Sound crazy? Maybe, maybe not. Let's take a look at a few things here. Here's a chart you've never seen before (laughter) Years along the bottom along the x-axis and the y axis contains the maximum bandwidth. It starts at 300 bits per second in the early days very humble and potentially going up 200 gigabits per second by 2030 or so. Now we overlay on this chart horizontal line that indicates that 10 gigabit per second limit that we talked about with DOCSIS for 1.2 gigahertz systems. You can see those two lines cross somewhere around mid twenties, That's good and means we've got a decent runway ahead of us.

It doesn't run forever. Eventually it runs out of gas, somewhere in 2020 time frame. The question is what will you do. What will we do as an industry? There are a couple of potential paths you can take. One of them is to abandon HFC  moved to newer technology. Seems like an Ethernet point-to-point or switched Ethernet are wonderful technologies. Many MSO's will use them. That's great and we are supporters. We're building products for that. We think [fiber] needs to be in our toolkit and should be in the toolkit.

But there's another approach we can take more controversial. That is to extend the capacity of the DOCSIS HFC network that we've been working with for over 50 years. There're some ways we've been thinking about doing that. If we could, for example, take that 10 gig limit shown in the slide here and move it to a hundred gig or 200 gig it pushes that green line up and you can see it crosses the line much further into the future. It could take us out to the 2030 and maybe 2040. It's kind of exciting as something that we want to look at with you today and see what is your take on this extension of the cable plant.

The honest truth is we got this idea little bit when we did a paper last year that looked at how the telcos have evolved. I know they're the evil empire. What they did is kind of amazing, I think. They took a hundred year old twisted pair cable copper cable. It was limited to about 1.5 megabits per second in 1995 and through magic they extended it to a gigabit per second broadband system running over that hundred year old twisted pair today. About a 700 times increase over a twenty-one-year period allows them to extend the life of their infrastructure allowed them to provide broadband services. Ok ma, a lot of improvement and a lot of flexibility on when they could choose to move to PON.

The question is can we do the same thing with HFC network? Instead of using twisted pair with its limitations try coax which has much fewer limitations. How do they do that though? They stretch the fiber. They made copper or copper portion that were much shorter in length. That reduced the attenuation . They also increase their spectra continuously throughout that 21 year period.

Then they did something that was a little bit counterintuitive. They actually decreased their modulation. They went down from 128 QAM to 64 QAM to lower. That's kind of interesting. Doing that seems a bad idea but actually working together those two points can do wonderful things for us. That's what we propose to do in the HFC plan.

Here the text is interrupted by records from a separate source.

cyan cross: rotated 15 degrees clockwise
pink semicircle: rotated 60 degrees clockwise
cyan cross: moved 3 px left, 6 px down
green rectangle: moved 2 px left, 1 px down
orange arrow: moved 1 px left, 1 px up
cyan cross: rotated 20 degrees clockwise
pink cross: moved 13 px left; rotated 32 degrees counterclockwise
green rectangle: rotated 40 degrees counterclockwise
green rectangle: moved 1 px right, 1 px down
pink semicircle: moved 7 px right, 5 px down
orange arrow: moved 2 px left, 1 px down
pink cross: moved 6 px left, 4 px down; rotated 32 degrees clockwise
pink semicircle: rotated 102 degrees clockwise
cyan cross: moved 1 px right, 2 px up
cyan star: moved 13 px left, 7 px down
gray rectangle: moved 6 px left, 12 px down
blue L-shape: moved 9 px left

So can we take that lesson apply it to our own systems? The answer is yes we can. We could, for example, take a system that has a CCAP chassis in the headend run over fiber system. But don't stop that fiber at the typical fiber node today. Run it all the way to the tap as on the top of this picture. Then might have four coaxes running off of it. Those coaxes might only be a hundred-fifty-feet. So not as much attenuation. Or you can also do it fiber to the curb where you have a lot of homes. 

You have a problem with upstream DOCSIS bandwidth but there are fixes for that now, You can also spread your wings and a distributed access architecture where you have a known base CCAP box. So you can use it in a lot of applications. But will it work?

Ayham Al-Banna proceeded to demo 6 GHz over a 150 foot spool of coax.